(Available records Opens)

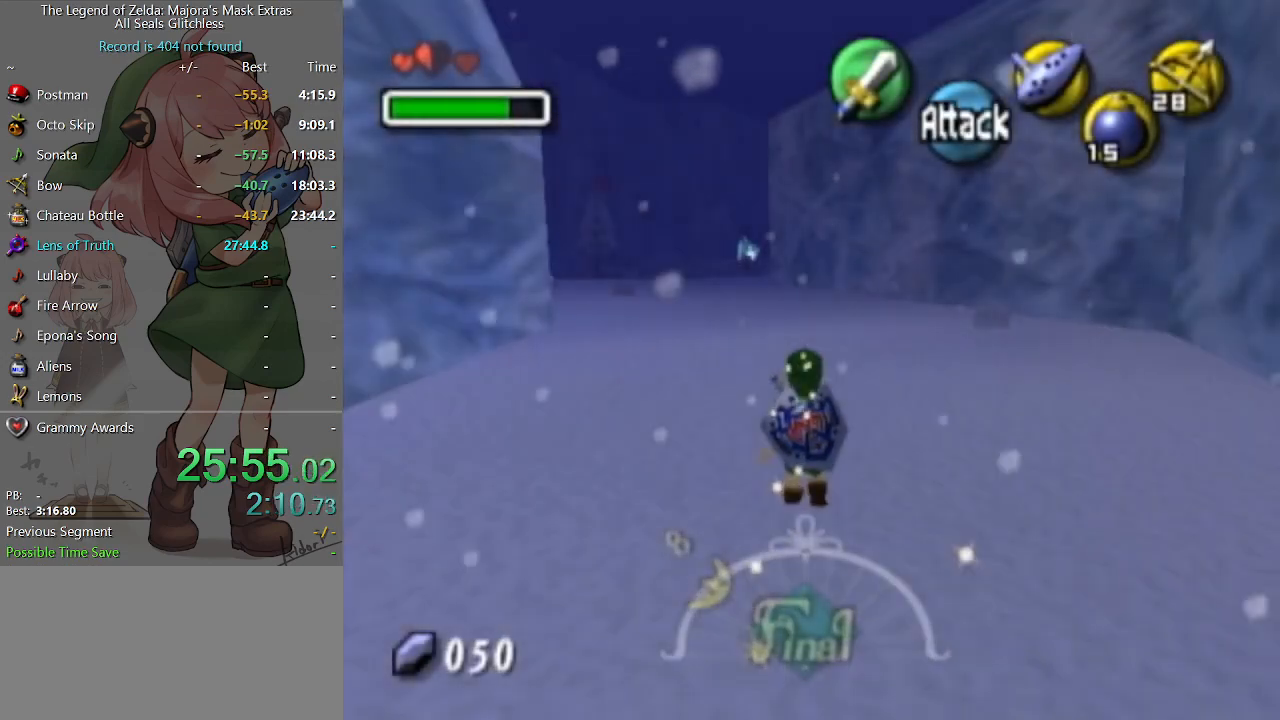
{"buttons": [], "left_stick": "up", "right_stick": "center", "events": []}
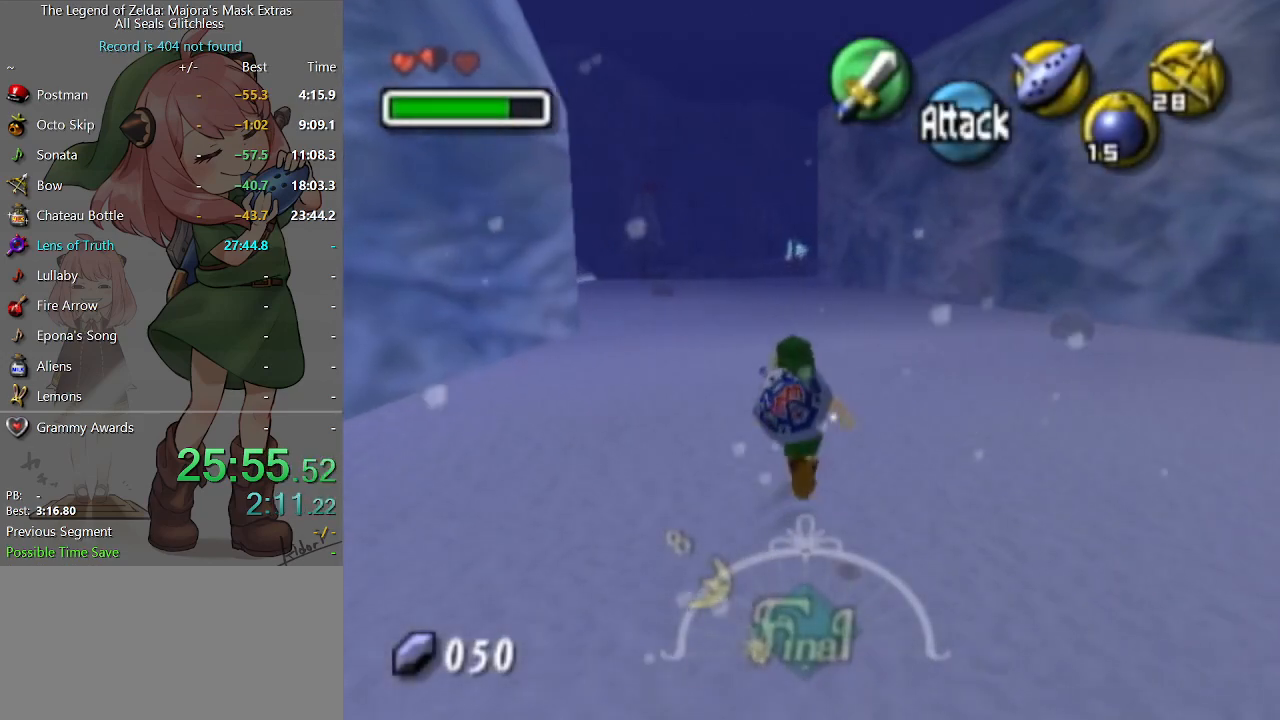
{"buttons": ["L1"], "left_stick": "down", "right_stick": "center", "events": [[133, "L1", "down"], [200, "left_stick", "center"], [267, "L1", "up"], [367, "left_stick", "down"], [467, "L1", "down"]]}
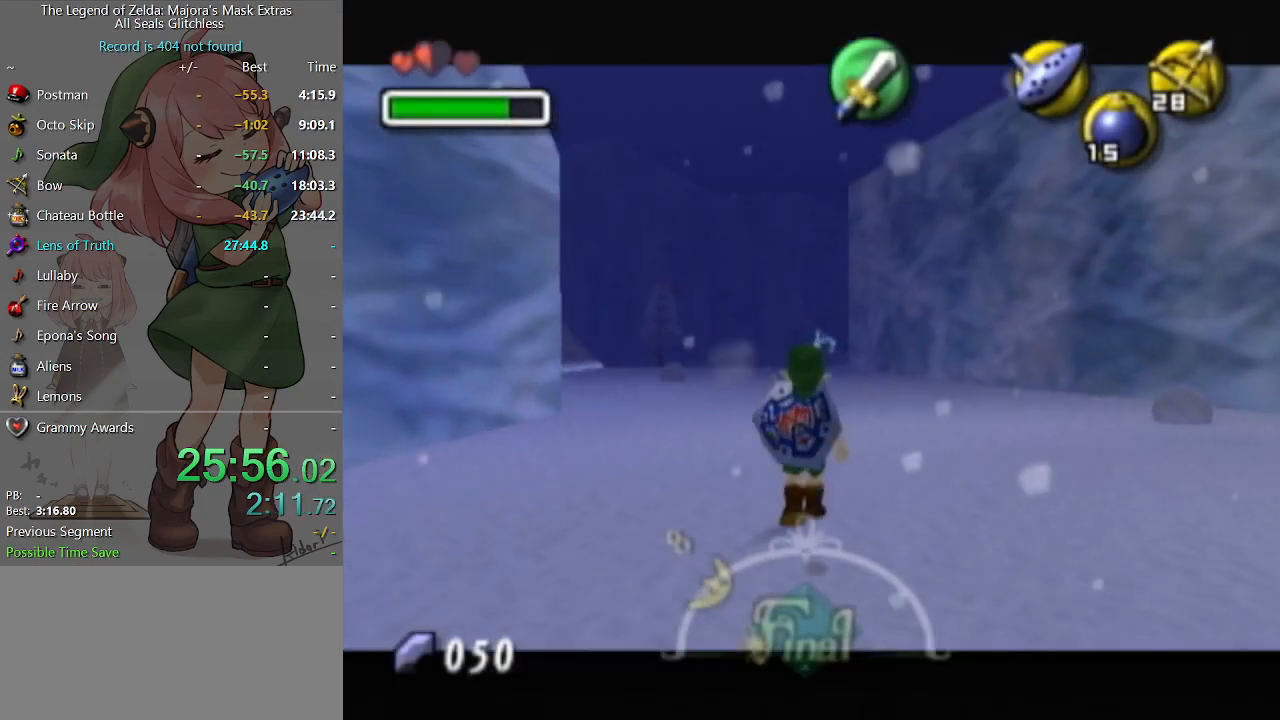
{"buttons": ["L1"], "left_stick": "down", "right_stick": "center", "events": []}
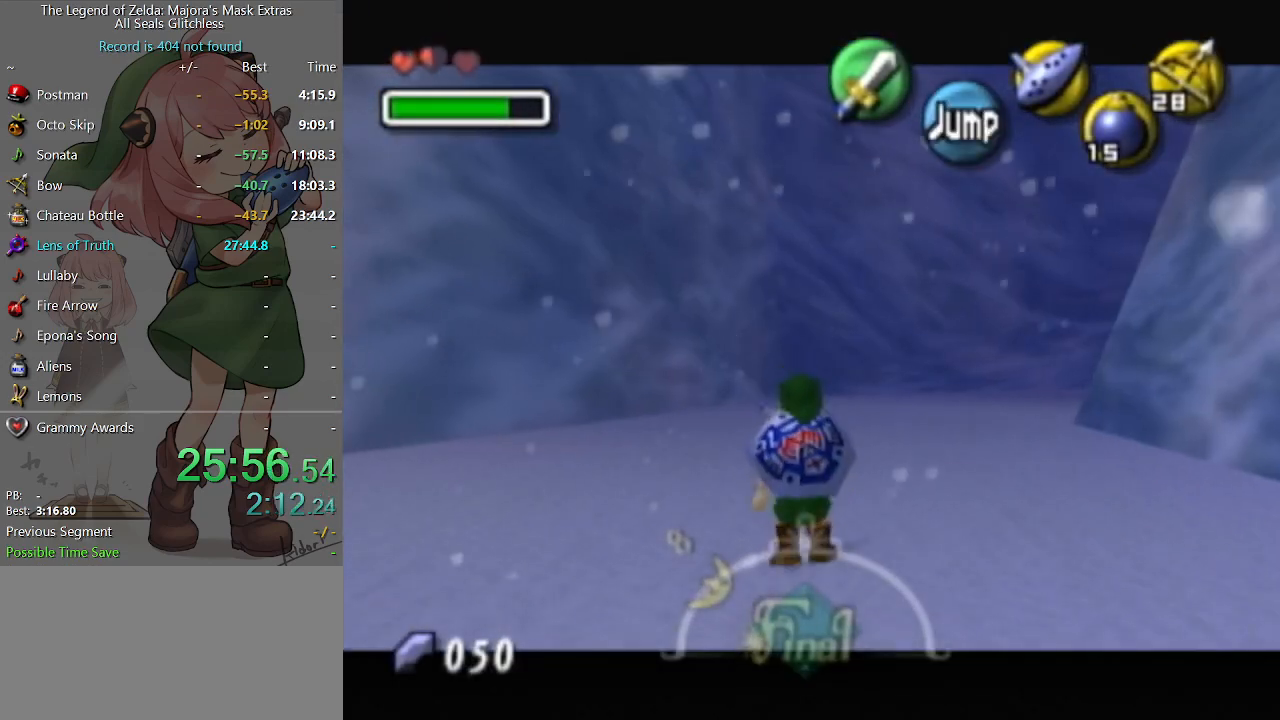
{"buttons": ["L1", "R1"], "left_stick": "down", "right_stick": "center", "events": [[267, "R1", "down"]]}
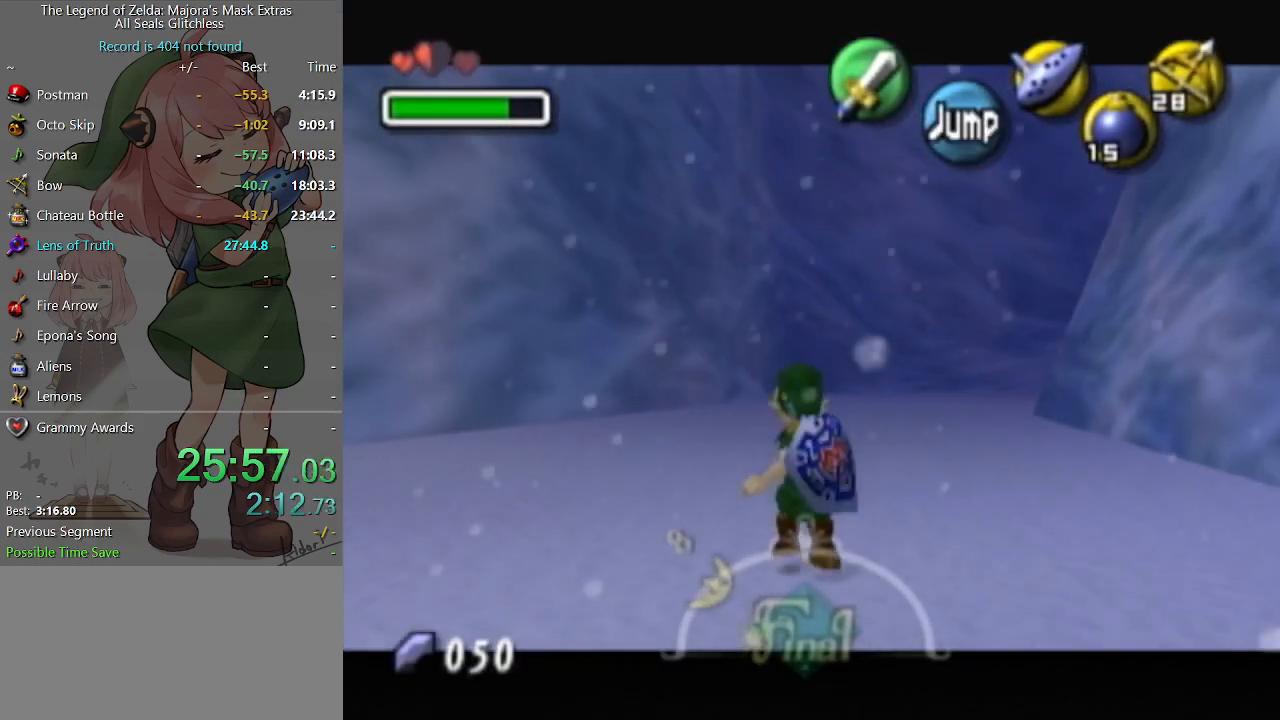
{"buttons": ["L1"], "left_stick": "down", "right_stick": "center", "events": [[33, "R1", "up"], [167, "R2", "down"], [267, "R2", "up"]]}
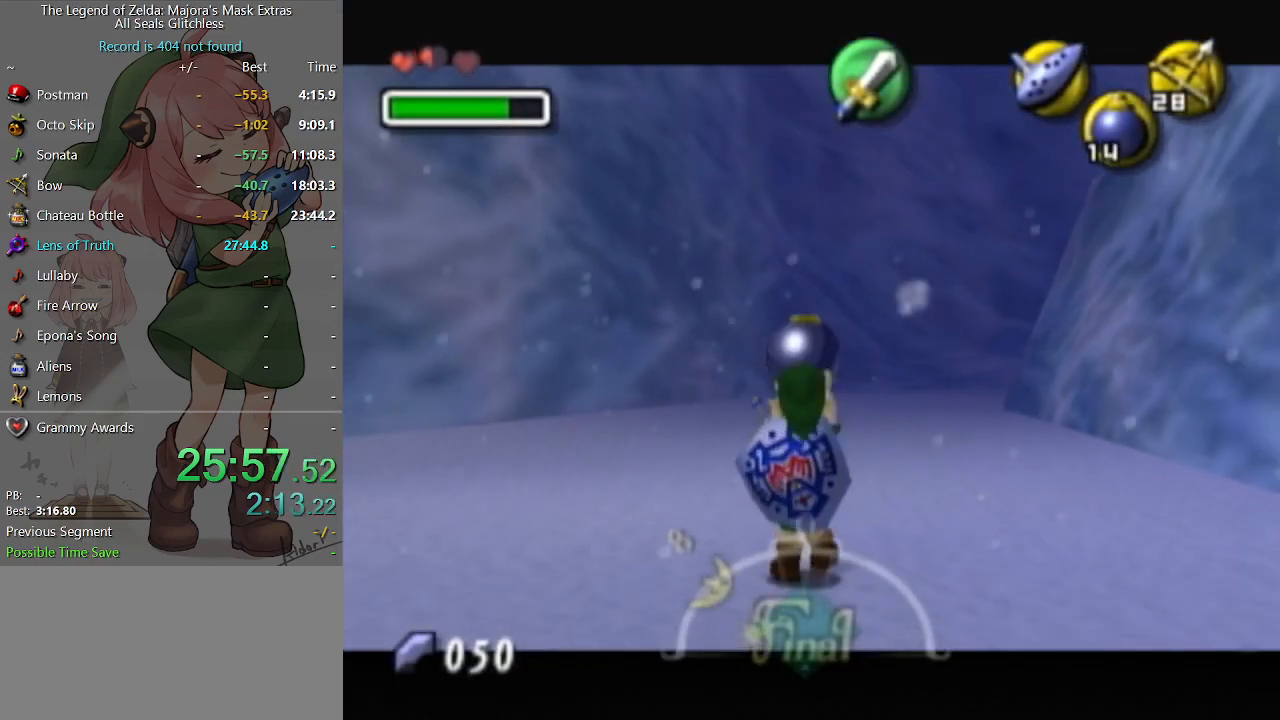
{"buttons": ["L1"], "left_stick": "down", "right_stick": "center", "events": [[367, "R1", "down"], [433, "R1", "up"]]}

(Available records Closes)

# [Work required]
Print out all the material above exactly as it appears, omitting the images.

# [Your solution]
{"buttons": [], "left_stick": "up", "right_stick": "center", "events": []}
{"buttons": ["L1"], "left_stick": "down", "right_stick": "center", "events": [[133, "L1", "down"], [200, "left_stick", "center"], [267, "L1", "up"], [367, "left_stick", "down"], [467, "L1", "down"]]}
{"buttons": ["L1"], "left_stick": "down", "right_stick": "center", "events": []}
{"buttons": ["L1", "R1"], "left_stick": "down", "right_stick": "center", "events": [[267, "R1", "down"]]}
{"buttons": ["L1"], "left_stick": "down", "right_stick": "center", "events": [[33, "R1", "up"], [167, "R2", "down"], [267, "R2", "up"]]}
{"buttons": ["L1"], "left_stick": "down", "right_stick": "center", "events": [[367, "R1", "down"], [433, "R1", "up"]]}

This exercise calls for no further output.